El pasado 21 de julio, mi hijo Martín (11 años, espectro autista, una de las personas más amorosas y curiosas, tambien indómita, que ha pisado nunca el planeta) se escabulló de casa, subió a jugar a la azotea y se cayó desde allí. Murió casi en el acto.

El martes 23 tuvo lugar la cremación. Ese día no hubo Amor a presión, por primera vez desde, si la memoria no me falla, 2013. La mezcla de espanto, culpa y pena en que se ha convertido mi vida me impide leer, mantenerme al día, conversar con los amigos y, por supuesto, escribir. Ya no puedo mantener este espacio semanal, tampoco otras colaboraciones periodísticas en otros medios. He abandonado mis redes sociales, he dejado sin contestar los cientos y cientos de mensajes de apoyo que he recibido por todas las vías. No contesto al teléfono. Me he desconectado, a la fuerza. He entrado en modo avión. Me he volatilizado. Como un espectro.

A este lado de la vida, el paranormal, revivo una y otra vez la noche del accidente, desde que le dije la última palabra banal a Martín hasta que encontré su cuerpo en la acera. Los días pasan lentos junto a mi hijo Miguel y unas pocas personas queridas.

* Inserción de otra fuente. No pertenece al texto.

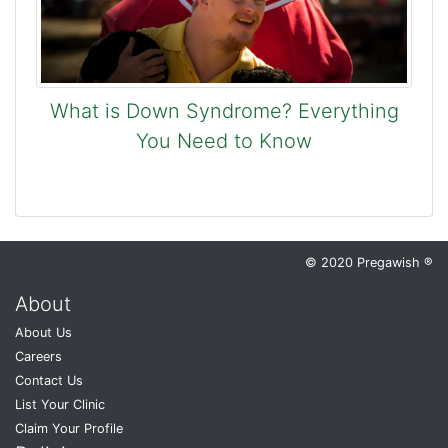
What is Down Syndrome? Everything
You Need to Know
© 2020 Pregawish ®
About
About Us
Careers
Contact Us
List Your Clinic
Claim Your Profile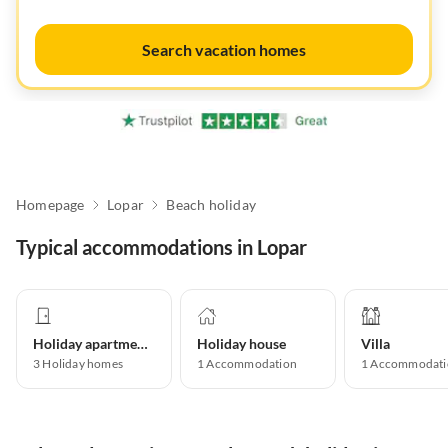
Search vacation homes
Homepage
Lopar
Beach holiday
Typical accommodations in Lopar
Holiday apartment
Holiday house
Villa
3
Holiday homes
1
Accommodation
1
Accommodati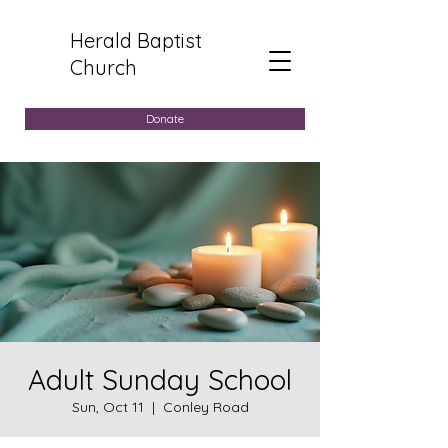
Herald Baptist
Church
Donate
Adult Sunday School
Sun, Oct 11
  |  
Conley Road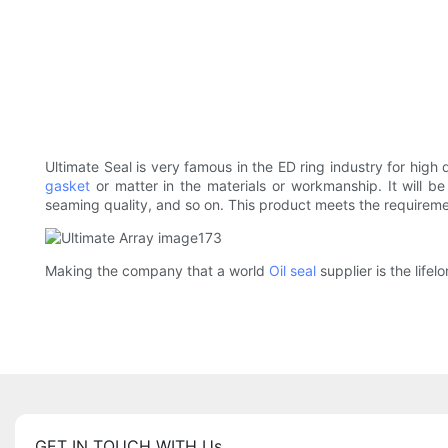
Ultimate Seal is very famous in the ED ring industry for high 
gasket
or matter in the materials or workmanship. It will b
seaming quality, and so on. This product meets the requirement
Making the company that a world
Oil seal
supplier is the life
GET IN TOUCH WITH Us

Los contornos de la realidad están difuminados, los sonidos distorsionados, como bajo el agua. Los espectros arrastramos cadenas, hablamos en confusas psicofonías. Somos muchos. Estamos alrededor de ti y de tu vida, puede que no nos oigas.

Los espectros ya no opinamos.

¿Qué buscamos, entonces? Regresar. Existir. Recuperar a quienes hemos perdido, y nuestra vida con ellos. Nuestro corazón camela cosas que no pueden ser, y si una noche sientes en la nuca un aire frío, y nos escuchas de fondo aullar y lamentarnos, lo que te asusta no es tener un poltergeist en casa, no. Lo que te asusta es comprobar lo mucho que nos parecemos a ti. Una mala jugada del destino, un coche sin frenos, una célula que se pasa al lado oscuro, un niño con autismo que encuentra una llave indebida y allá va tu vida, a convertirse en ectoplasma, hasta quién sabe cuándo, quién sabe qué.

Querido lector, querida lectora: míranos. Estamos en tu calle, en tu barrio, en tu familia, a tu alrededor. No subimos fotos de nuestras vacas al insta, no participamos ya en el debate público o las organizaciones políticas, no soportamos la luz directa ni las reuniones ni contestamos whatsapps. Pero ahí estamos, nuestras presencias se cruzan con la tuya, en cuanto dejas de mirar la pantallita, nos ves. Es fácil. O tal vez no tan fácil, en una sociedad como esta, tan dada a esconder y rechazar el dolor y la debilidad. Pero es posible. Se nos notan en la cara la pena y el trastorno, iguales a los tuyos si estuvieras en nuestro lugar.

¿Nuestro lugar? Llama, sigue llamándonos, aunque sea por ouija, ayúdanos a volver. A que sea posible volver.

Hasta muy pronto entonces, gente bonica.